▶ _DATASET CONTENT_
....

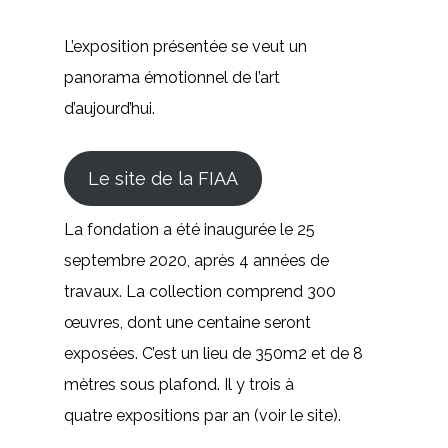
L’exposition présentée se veut un
panorama émotionnel de l’art
d’aujourd’hui.
Le site de la FIAA
La fondation a été inaugurée le 25
septembre 2020, après 4 années de
travaux. La collection comprend 300
œuvres, dont une centaine seront
exposées. C’est un lieu de 350m2 et de 8
mètres sous plafond. Il y trois à
quatre expositions par an (voir le site).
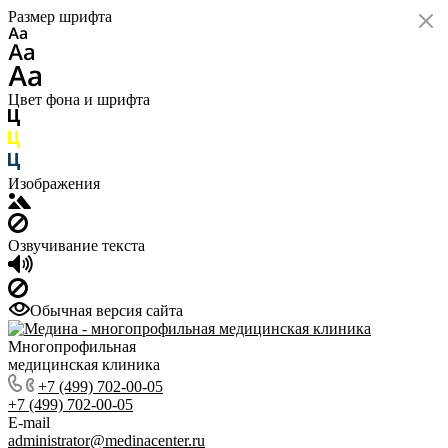
Размер шрифта
Цвет фона и шрифта
Изображения
Озвучивание текста
Обычная версия сайта
Многопрофильная
медицинская клиника
+7 (499) 702-00-05
+7 (499) 702-00-05
E-mail
administrator@medinacenter.ru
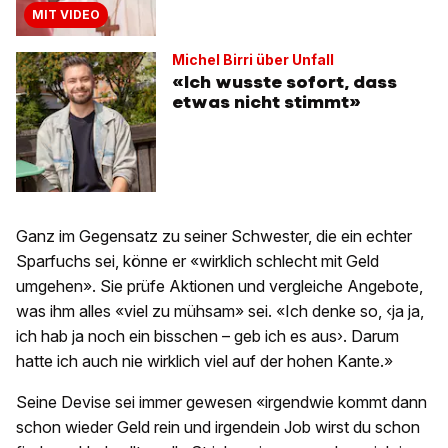
MIT VIDEO
Michel Birri über Unfall
«Ich wusste sofort, dass
etwas nicht stimmt»
Ganz im Gegensatz zu seiner Schwester, die ein echter
Sparfuchs sei, könne er «wirklich schlecht mit Geld
umgehen». Sie prüfe Aktionen und vergleiche Angebote,
was ihm alles «viel zu mühsam» sei. «Ich denke so, ‹ja ja,
ich hab ja noch ein bisschen – geb ich es aus›. Darum
hatte ich auch nie wirklich viel auf der hohen Kante.»
Seine Devise sei immer gewesen «irgendwie kommt dann
schon wieder Geld rein und irgendein Job wirst du schon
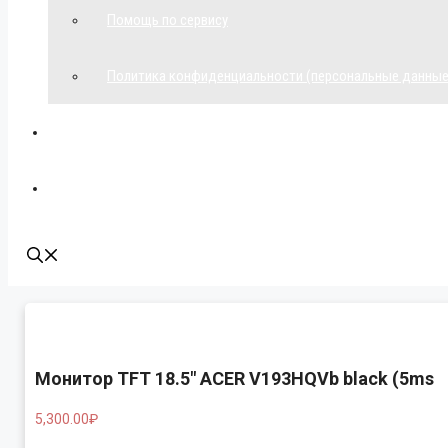
Помощь по сервису
Политика конфиденциальности (персональные данные
Мой аккаунт
Наши контакты
Монитор TFT 18.5″ ACER V193HQVb black (5ms
5,300.00
₽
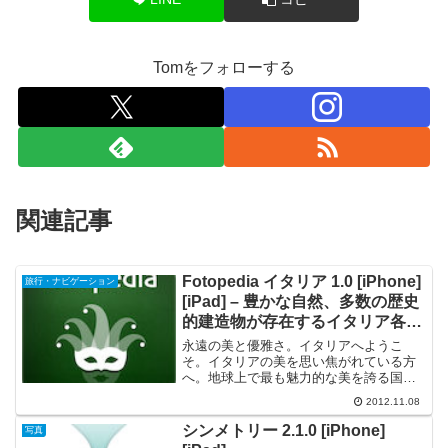
Tomをフォローする
関連記事
Fotopedia イタリア 1.0 [iPhone]
旅行・ナビゲーション
[iPad] – 豊かな自然、多数の歴史
的建造物が存在するイタリア各地
を3,000枚超の写真で旅する
永遠の美と優雅さ。イタリアへようこ
そ。イタリアの美を思い焦がれている方
へ。地球上で最も魅力的な美を誇る国の1
つをiPad、iPhone、iPodで探索できま
2012.11.08
す。シチリアの洞窟からイタリアアルプ
スの山々、さらには水の都ヴェニスから
シンメトリー 2.1.0 [iPhone]
写真
永遠の都市ロ...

....

▶ _WORK ITEM_
Return word for word the lines of the listing above, starting at the line with "quatre expositions par an (voir le site)." and ending at the line with "Политика конфиденциальности (персональные", both included. Pictures do not belong in the copy.

▶ _RESULT_
quatre expositions par an (voir le site).
Размер шрифта
Цвет фона и шрифта
Изображения
Озвучивание текста
Обычная версия сайта
Многопрофильная
медицинская клиника
+7 (499) 702-00-05
+7 (499) 702-00-05
E-mail
administrator@medinacenter.ru
MIT VIDEO
Michel Birri über Unfall
«Ich wusste sofort, dass
etwas nicht stimmt»
Ganz im Gegensatz zu seiner Schwester, die ein echter
Sparfuchs sei, könne er «wirklich schlecht mit Geld
umgehen». Sie prüfe Aktionen und vergleiche Angebote,
was ihm alles «viel zu mühsam» sei. «Ich denke so, ‹ja ja,
ich hab ja noch ein bisschen – geb ich es aus›. Darum
hatte ich auch nie wirklich viel auf der hohen Kante.»
Seine Devise sei immer gewesen «irgendwie kommt dann
schon wieder Geld rein und irgendein Job wirst du schon
Помощь по сервису
Политика конфиденциальности (персональные данные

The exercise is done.